Please reproduce the rows below line for line, with no changes to any word.

* Rows:
■ ■ ■ ■ ■ ■ ■

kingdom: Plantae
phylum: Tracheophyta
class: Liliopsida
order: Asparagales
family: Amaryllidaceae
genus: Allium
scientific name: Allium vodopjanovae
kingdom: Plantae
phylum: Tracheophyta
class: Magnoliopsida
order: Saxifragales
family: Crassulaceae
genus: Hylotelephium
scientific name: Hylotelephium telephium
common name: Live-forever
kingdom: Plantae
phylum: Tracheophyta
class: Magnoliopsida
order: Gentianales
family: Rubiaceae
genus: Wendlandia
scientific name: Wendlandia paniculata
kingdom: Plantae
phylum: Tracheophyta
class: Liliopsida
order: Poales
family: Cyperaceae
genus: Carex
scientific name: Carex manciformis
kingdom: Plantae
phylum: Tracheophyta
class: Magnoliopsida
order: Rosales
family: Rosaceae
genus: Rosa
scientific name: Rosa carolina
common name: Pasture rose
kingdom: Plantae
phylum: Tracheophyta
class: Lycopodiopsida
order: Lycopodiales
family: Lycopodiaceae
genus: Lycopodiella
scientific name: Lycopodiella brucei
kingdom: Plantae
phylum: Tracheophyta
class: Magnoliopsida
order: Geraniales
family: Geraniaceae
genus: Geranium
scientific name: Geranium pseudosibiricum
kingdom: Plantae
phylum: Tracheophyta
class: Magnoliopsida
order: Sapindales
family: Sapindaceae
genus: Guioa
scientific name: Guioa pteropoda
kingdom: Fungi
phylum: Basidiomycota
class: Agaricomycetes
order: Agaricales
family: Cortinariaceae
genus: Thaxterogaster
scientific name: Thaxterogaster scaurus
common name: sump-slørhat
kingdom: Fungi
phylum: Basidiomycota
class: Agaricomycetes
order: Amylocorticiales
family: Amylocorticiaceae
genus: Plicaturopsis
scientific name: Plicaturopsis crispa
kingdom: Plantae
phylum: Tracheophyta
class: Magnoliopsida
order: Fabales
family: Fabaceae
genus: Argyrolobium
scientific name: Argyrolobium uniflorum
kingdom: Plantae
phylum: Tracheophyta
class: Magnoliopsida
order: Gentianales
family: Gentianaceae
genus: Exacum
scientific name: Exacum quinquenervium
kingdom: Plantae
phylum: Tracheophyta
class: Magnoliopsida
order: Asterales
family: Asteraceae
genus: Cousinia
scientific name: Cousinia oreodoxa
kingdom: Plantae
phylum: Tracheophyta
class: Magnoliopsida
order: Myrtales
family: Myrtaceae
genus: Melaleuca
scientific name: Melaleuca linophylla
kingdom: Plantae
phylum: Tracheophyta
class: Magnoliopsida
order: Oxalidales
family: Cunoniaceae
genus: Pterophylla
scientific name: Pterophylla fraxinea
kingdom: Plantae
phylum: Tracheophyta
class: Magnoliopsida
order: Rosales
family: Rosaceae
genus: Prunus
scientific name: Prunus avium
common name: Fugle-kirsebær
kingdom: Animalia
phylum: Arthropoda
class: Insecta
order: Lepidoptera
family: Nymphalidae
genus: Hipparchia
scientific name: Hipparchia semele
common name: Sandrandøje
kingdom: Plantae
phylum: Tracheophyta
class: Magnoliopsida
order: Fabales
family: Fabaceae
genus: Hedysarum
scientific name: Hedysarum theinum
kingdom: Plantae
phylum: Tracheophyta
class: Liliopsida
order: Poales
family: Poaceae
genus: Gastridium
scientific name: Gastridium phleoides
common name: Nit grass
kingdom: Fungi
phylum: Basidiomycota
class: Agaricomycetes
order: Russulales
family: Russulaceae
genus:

■ ■ ■ ■ ■ ■ ■

* Worked solution:
kingdom: Plantae
phylum: Tracheophyta
class: Liliopsida
order: Asparagales
family: Amaryllidaceae
genus: Allium
scientific name: Allium vodopjanovae
kingdom: Plantae
phylum: Tracheophyta
class: Magnoliopsida
order: Saxifragales
family: Crassulaceae
genus: Hylotelephium
scientific name: Hylotelephium telephium
common name: Live-forever
kingdom: Plantae
phylum: Tracheophyta
class: Magnoliopsida
order: Gentianales
family: Rubiaceae
genus: Wendlandia
scientific name: Wendlandia paniculata
kingdom: Plantae
phylum: Tracheophyta
class: Liliopsida
order: Poales
family: Cyperaceae
genus: Carex
scientific name: Carex manciformis
kingdom: Plantae
phylum: Tracheophyta
class: Magnoliopsida
order: Rosales
family: Rosaceae
genus: Rosa
scientific name: Rosa carolina
common name: Pasture rose
kingdom: Plantae
phylum: Tracheophyta
class: Lycopodiopsida
order: Lycopodiales
family: Lycopodiaceae
genus: Lycopodiella
scientific name: Lycopodiella brucei
kingdom: Plantae
phylum: Tracheophyta
class: Magnoliopsida
order: Geraniales
family: Geraniaceae
genus: Geranium
scientific name: Geranium pseudosibiricum
kingdom: Plantae
phylum: Tracheophyta
class: Magnoliopsida
order: Sapindales
family: Sapindaceae
genus: Guioa
scientific name: Guioa pteropoda
kingdom: Fungi
phylum: Basidiomycota
class: Agaricomycetes
order: Agaricales
family: Cortinariaceae
genus: Thaxterogaster
scientific name: Thaxterogaster scaurus
common name: sump-slørhat
kingdom: Fungi
phylum: Basidiomycota
class: Agaricomycetes
order: Amylocorticiales
family: Amylocorticiaceae
genus: Plicaturopsis
scientific name: Plicaturopsis crispa
kingdom: Plantae
phylum: Tracheophyta
class: Magnoliopsida
order: Fabales
family: Fabaceae
genus: Argyrolobium
scientific name: Argyrolobium uniflorum
kingdom: Plantae
phylum: Tracheophyta
class: Magnoliopsida
order: Gentianales
family: Gentianaceae
genus: Exacum
scientific name: Exacum quinquenervium
kingdom: Plantae
phylum: Tracheophyta
class: Magnoliopsida
order: Asterales
family: Asteraceae
genus: Cousinia
scientific name: Cousinia oreodoxa
kingdom: Plantae
phylum: Tracheophyta
class: Magnoliopsida
order: Myrtales
family: Myrtaceae
genus: Melaleuca
scientific name: Melaleuca linophylla
kingdom: Plantae
phylum: Tracheophyta
class: Magnoliopsida
order: Oxalidales
family: Cunoniaceae
genus: Pterophylla
scientific name: Pterophylla fraxinea
kingdom: Plantae
phylum: Tracheophyta
class: Magnoliopsida
order: Rosales
family: Rosaceae
genus: Prunus
scientific name: Prunus avium
common name: Fugle-kirsebær
kingdom: Animalia
phylum: Arthropoda
class: Insecta
order: Lepidoptera
family: Nymphalidae
genus: Hipparchia
scientific name: Hipparchia semele
common name: Sandrandøje
kingdom: Plantae
phylum: Tracheophyta
class: Magnoliopsida
order: Fabales
family: Fabaceae
genus: Hedysarum
scientific name: Hedysarum theinum
kingdom: Plantae
phylum: Tracheophyta
class: Liliopsida
order: Poales
family: Poaceae
genus: Gastridium
scientific name: Gastridium phleoides
common name: Nit grass
kingdom: Fungi
phylum: Basidiomycota
class: Agaricomycetes
order: Russulales
family: Russulaceae
genus:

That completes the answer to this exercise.